There Is a Sculpture on the Moon Commemorating Fallen Astronauts

In 1971, the crew of Apollo 15 placed a 3 inch “fallen astronaut” statue on the surface of the moon to commemorate all the astronauts who died in pursuit of space travel. An accompanying plaque bears the names of the 14 astronauts who had lost their lives till then.

In her book Artifacts of Flight, NASA art curator Carolyn Russo writes: “On Apollo 15, the fourth mission to land on the Moon, astronauts David Scott and James Irwin left a memorial on the lunar surface as a tribute to the heroic men of the U.S. and Soviet space programs who had risked and lost their lives.” This small memorial figure, fittingly Space Age in design, was created by Belgian artist Paul Van Hoeydonck. “As the final act of the third extravehicular activity on August 2, 1971, they placed a sculpture depicting a ‘fallen astronaut’ in the lunar soil at the Hadley-Apennine landing site,” Russo writes.

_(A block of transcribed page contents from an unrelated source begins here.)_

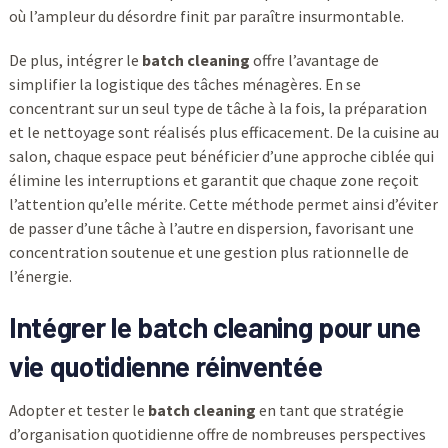
où l’ampleur du désordre finit par paraître insurmontable.
De plus, intégrer le
batch cleaning
offre l’avantage de
simplifier la logistique des tâches ménagères. En se
concentrant sur un seul type de tâche à la fois, la préparation
et le nettoyage sont réalisés plus efficacement. De la cuisine au
salon, chaque espace peut bénéficier d’une approche ciblée qui
élimine les interruptions et garantit que chaque zone reçoit
l’attention qu’elle mérite. Cette méthode permet ainsi d’éviter
de passer d’une tâche à l’autre en dispersion, favorisant une
concentration soutenue et une gestion plus rationnelle de
l’énergie.
Intégrer le
batch cleaning
pour une
vie quotidienne réinventée
Adopter et tester le
batch cleaning
en tant que stratégie
d’organisation quotidienne offre de nombreuses perspectives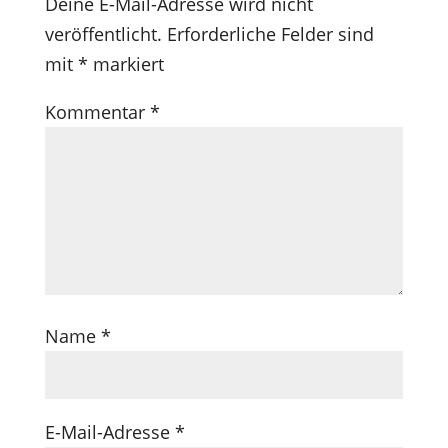
Deine E-Mail-Adresse wird nicht
veröffentlicht.
Erforderliche Felder sind
mit
*
markiert
Kommentar
*
Name
*
E-Mail-Adresse
*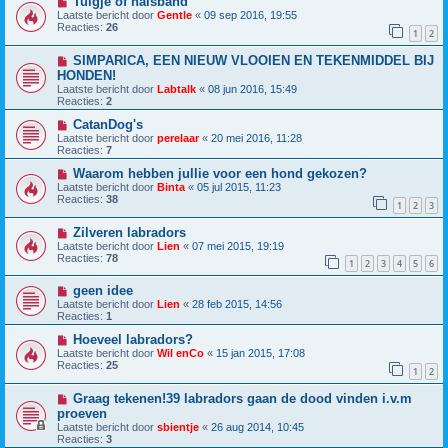
Tuigje of halsband
Laatste bericht door
Gentle
«
09 sep 2016, 19:55
Reacties:
26
1
2
SIMPARICA, EEN NIEUW VLOOIEN EN TEKENMIDDEL BIJ
HONDEN!
Laatste bericht door
Labtalk
«
08 jun 2016, 15:49
Reacties:
2
CatanDog's
Laatste bericht door
perelaar
«
20 mei 2016, 11:28
Reacties:
7
Waarom hebben jullie voor een hond gekozen?
Laatste bericht door
Binta
«
05 jul 2015, 11:23
Reacties:
38
1
2
3
Zilveren labradors
Laatste bericht door
Lien
«
07 mei 2015, 19:19
Reacties:
78
1
2
3
4
5
6
geen idee
Laatste bericht door
Lien
«
28 feb 2015, 14:56
Reacties:
1
Hoeveel labradors?
Laatste bericht door
Wil enCo
«
15 jan 2015, 17:08
Reacties:
25
1
2
Graag tekenen!39 labradors gaan de dood vinden i.v.m
proeven
Laatste bericht door
sbientje
«
26 aug 2014, 10:45
Reacties:
3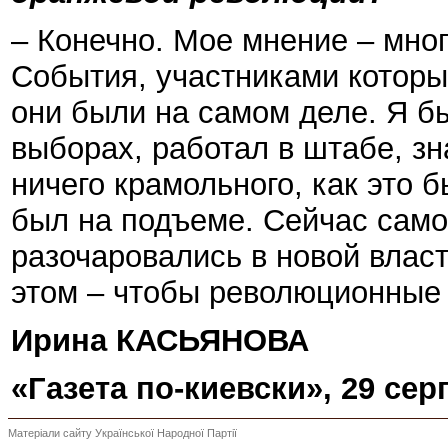
– Конечно. Мое мнение – мног
События, участниками которых
они были на самом деле. Я 
выборах, работал в штабе, зн
ничего крамольного, как это 
был на подъеме. Сейчас само
разочаровались в новой власт
этом – чтобы революционные 
Ирина КАСЬЯНОВА
«Газета по-киевски», 29 серп
Матеріали сайту Української Народної Партії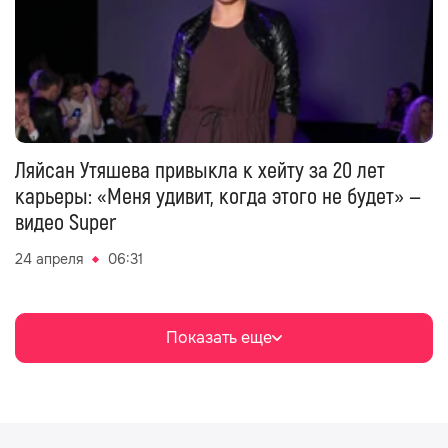
Ляйсан Утяшева привыкла к хейту за 20 лет
карьеры: «Меня удивит, когда этого не будет» —
видео Super
24 апреля
06:31
Показать еще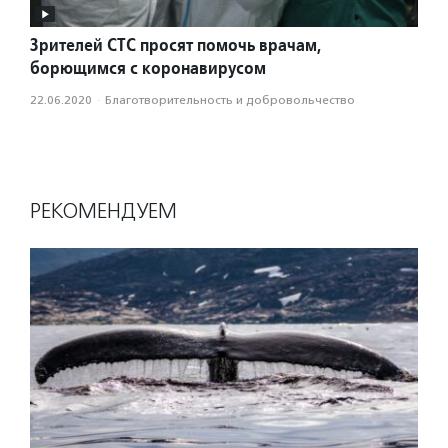
Зрителей СТС просят помочь врачам,
борющимся с коронавирусом
22.06.2020
·
Благотвори­тель­ность и доброволь­чест­во
РЕКОМЕНДУЕМ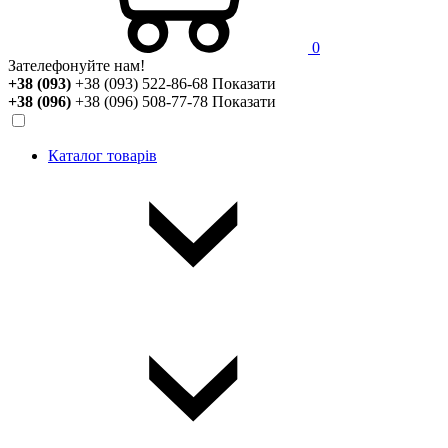
0
Зателефонуйте нам!
+38 (093)
+38 (093) 522-86-68
Показати
+38 (096)
+38 (096) 508-77-78
Показати
Каталог товарів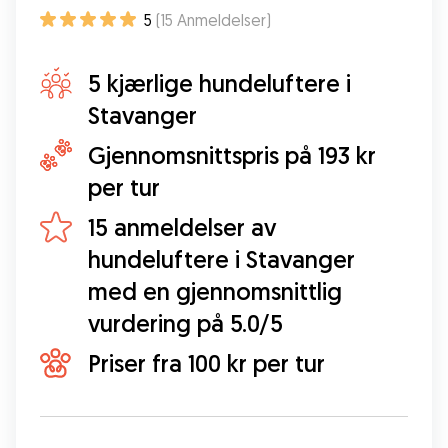
5
(
15
Anmeldelser
)
5 kjærlige hundeluftere i
Stavanger
Gjennomsnittspris på 193 kr
per tur
15 anmeldelser av
hundeluftere i Stavanger
med en gjennomsnittlig
vurdering på 5.0/5
Priser fra 100 kr per tur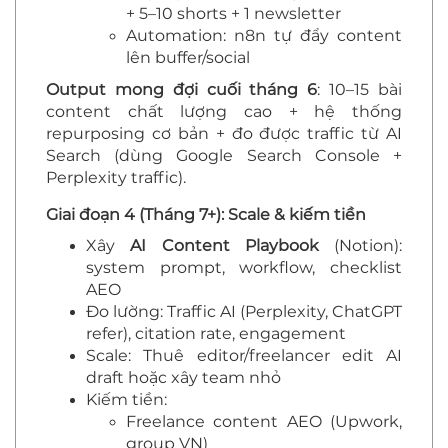
+ 5–10 shorts + 1 newsletter
Automation: n8n tự đẩy content
lên buffer/social
Output mong đợi cuối tháng 6
: 10–15 bài
content chất lượng cao + hệ thống
repurposing cơ bản + đo được traffic từ AI
Search (dùng Google Search Console +
Perplexity traffic).
Giai đoạn 4 (Tháng 7+): Scale & kiếm tiền
Xây
AI Content Playbook
(Notion):
system prompt, workflow, checklist
AEO
Đo lường: Traffic AI (Perplexity, ChatGPT
refer), citation rate, engagement
Scale: Thuê editor/freelancer edit AI
draft hoặc xây team nhỏ
Kiếm tiền:
Freelance content AEO (Upwork,
group VN)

The figurine was placed without fanfare—in fact the public wasn’t even told it was up there until the launch of Apollo 16 almost a year later. It rests in an open grave of moon dust alongside a plaque bearing the names of 14 men, Soviet and American, who died in the course of their respective nations’ space programs, including Gus Grissom and Yuri Gagarin. Notably, three names are missing: two cosmonauts whose deaths were obscured by the secrecy of the Soviet space program, and Robert Henry Lawrence Jr., who had been trained to be the first black American astronaut and died in a training flight. That said, Fallen Astronaut was designed to be ethnic-, race-, and gender-neutral. The sculpture was also designed to be lightweight enough for easy transit, but sturdy enough to stay put on the celestial body it calls home.